The international system is for the most part made up by small powers or small states. While a small power in the international system may never equal or surpass the effect of larger powers, they can nevertheless influence the workings of the international system together with others. The formalization of the division between small and great powers came about with the signing of the Treaty of Chaumont in 1814. Before that the assumption had been that all independent states were in theory equal regardless of actual strength and responsibilities. From the second half of the twentieth century, the bipolar power blocs decreased the strategic room for manoeuvre for smaller actors.
According to a 2017 review study, "What scholars can agree on is that small states generally prefer multilateralism as both a path to influence and a means to restrain larger states. Studies of influential small states indicate that they are able to develop issue-specific power to make up for what they lack in aggregate structural power. Small states can therefore develop power disproportionate relative to their size on the few issues of utmost importance to them. In addition to prioritization, small states have successfully employed the strategies of coalition-building and image-building. Even though small state administrations lack the resources of their larger counterparts, their informality, flexibility, and the autonomy of their diplomats can prove advantageous in negotiations and within institutional settings."

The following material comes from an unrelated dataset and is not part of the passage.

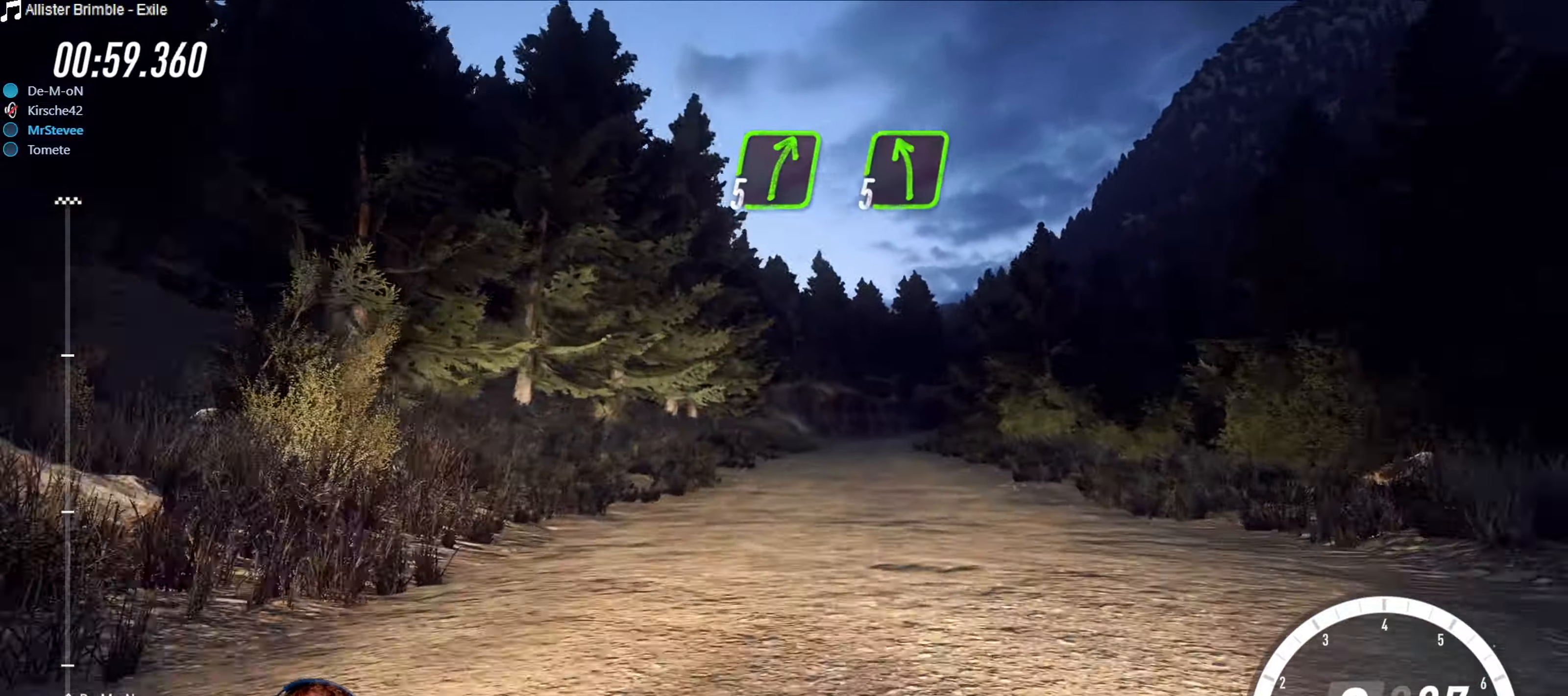
{"buttons": ["R2"], "left_stick": "right", "right_stick": "center", "events": [[417, "left_stick", "right"]]}
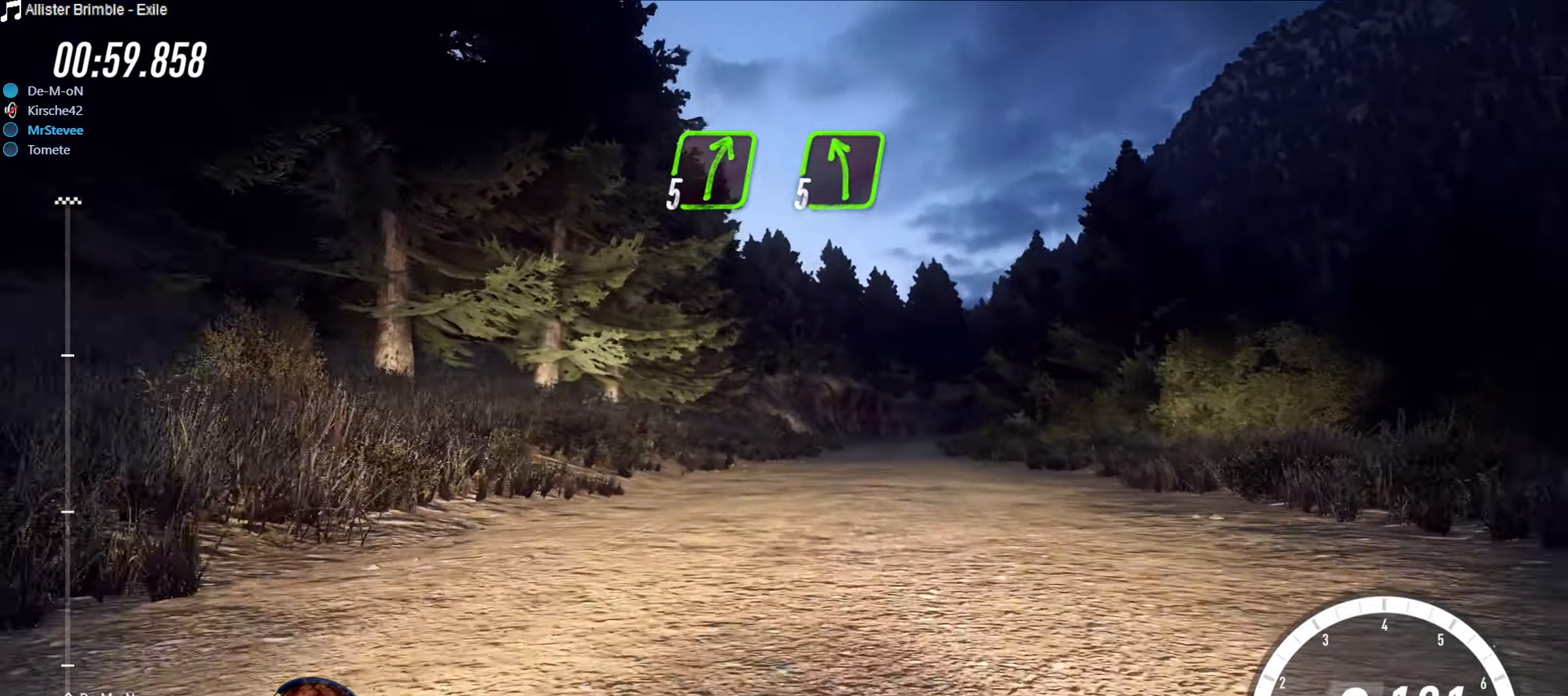
{"buttons": ["R2"], "left_stick": "center", "right_stick": "center", "events": [[100, "left_stick", "center"], [200, "left_stick", "right"], [333, "left_stick", "center"]]}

Almost all studies of power in international relations focus on great power politics and it will for this reason not be discussed here. For, as László Réczei noted, power status hinges on the capacity for violence: "If the notion of war were unknown in international relations, the definition of ‘small power’ would have no significance; just as in the domestic life of a nation it has no significance whether a man is less tall or has a weaker physique than his fellow citizen.
Most of the small-state studies that make up the backbone of the small power research tradition were carried out in the heyday of non-alignment by scholars such as David Vital, Robert Rothstein, Maurice East and Robert Keohane.
The weakening of the non-alignment movement during the 1970s coincided with a gradual decline in small-state studies, culminating in Peter Baehr’s critical appraisal of the research tradition in which he questioned smallness as a useful framework for analysis. The small-power category was first taken into serious account with David Mitrany’s study on world government (pax oecumenica) in 1933. Mitrany argued that the international community consisted only of two tiers of state powers: great and small.